TRY IT> With the line containing "wrist: (453, 358)" as the start and the line containing "pinky pip: (408, 321)" as the end, transcribe that span of the entries below exactly, including both.

[Collected data]

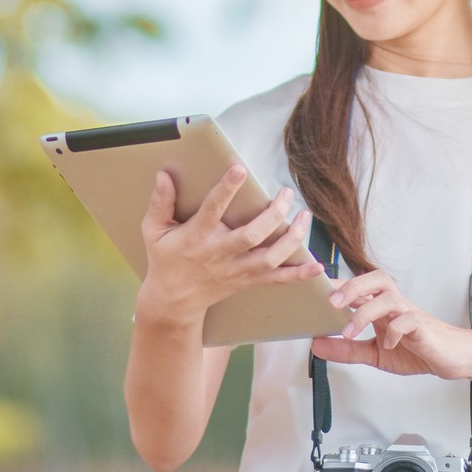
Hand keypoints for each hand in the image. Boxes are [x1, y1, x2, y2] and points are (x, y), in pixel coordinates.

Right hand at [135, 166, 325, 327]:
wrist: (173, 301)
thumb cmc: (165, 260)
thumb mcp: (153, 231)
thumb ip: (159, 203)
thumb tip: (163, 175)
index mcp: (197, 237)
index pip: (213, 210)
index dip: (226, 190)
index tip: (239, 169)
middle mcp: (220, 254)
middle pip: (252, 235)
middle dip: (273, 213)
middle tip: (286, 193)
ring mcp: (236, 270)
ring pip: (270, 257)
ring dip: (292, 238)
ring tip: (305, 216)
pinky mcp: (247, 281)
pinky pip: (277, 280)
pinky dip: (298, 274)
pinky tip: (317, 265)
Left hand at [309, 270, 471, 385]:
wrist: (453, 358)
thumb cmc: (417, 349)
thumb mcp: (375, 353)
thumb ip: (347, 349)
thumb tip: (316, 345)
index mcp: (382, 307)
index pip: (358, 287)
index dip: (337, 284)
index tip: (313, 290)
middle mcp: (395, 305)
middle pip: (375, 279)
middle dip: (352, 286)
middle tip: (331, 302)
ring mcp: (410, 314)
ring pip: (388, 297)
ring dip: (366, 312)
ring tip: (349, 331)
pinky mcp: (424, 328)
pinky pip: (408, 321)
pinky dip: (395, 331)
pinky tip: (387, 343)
==
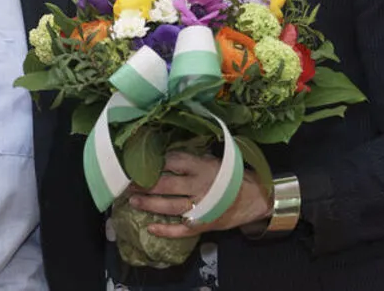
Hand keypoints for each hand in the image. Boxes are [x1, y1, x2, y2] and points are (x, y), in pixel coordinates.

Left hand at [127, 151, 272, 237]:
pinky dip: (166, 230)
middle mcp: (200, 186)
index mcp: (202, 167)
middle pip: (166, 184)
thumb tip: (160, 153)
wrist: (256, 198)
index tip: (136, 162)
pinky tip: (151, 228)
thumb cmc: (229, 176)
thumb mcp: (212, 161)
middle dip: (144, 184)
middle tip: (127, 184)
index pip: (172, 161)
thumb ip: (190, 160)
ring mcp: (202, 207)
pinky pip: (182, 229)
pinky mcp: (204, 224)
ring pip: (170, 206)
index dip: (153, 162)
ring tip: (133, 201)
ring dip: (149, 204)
* * *
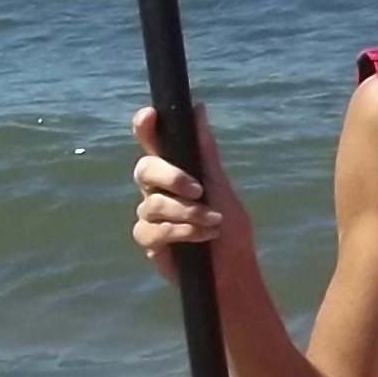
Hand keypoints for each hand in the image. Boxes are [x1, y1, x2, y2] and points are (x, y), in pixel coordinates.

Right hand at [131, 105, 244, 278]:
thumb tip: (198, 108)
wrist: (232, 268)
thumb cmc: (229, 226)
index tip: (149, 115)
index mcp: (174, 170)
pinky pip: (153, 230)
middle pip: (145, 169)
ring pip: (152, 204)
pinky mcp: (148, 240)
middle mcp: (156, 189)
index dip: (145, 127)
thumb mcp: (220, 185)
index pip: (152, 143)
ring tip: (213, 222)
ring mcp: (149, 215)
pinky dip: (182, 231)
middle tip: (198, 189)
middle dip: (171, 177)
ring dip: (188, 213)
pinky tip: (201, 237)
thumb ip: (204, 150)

REPLY>
wrist: (453, 358)
thumb cmc: (417, 349)
thumb mcp: (375, 353)
thumb ip: (347, 349)
thumb tip: (316, 345)
index mcp: (382, 307)
index pip: (358, 287)
index dip: (337, 284)
index tip: (313, 290)
middle mcp: (395, 305)
middle pip: (375, 279)
middle dip: (352, 286)
middle tip: (331, 302)
ring mcp: (410, 314)
ring pip: (388, 297)
ring dip: (366, 312)
ring tip: (349, 331)
pinky mcp: (424, 328)
pinky pip: (408, 321)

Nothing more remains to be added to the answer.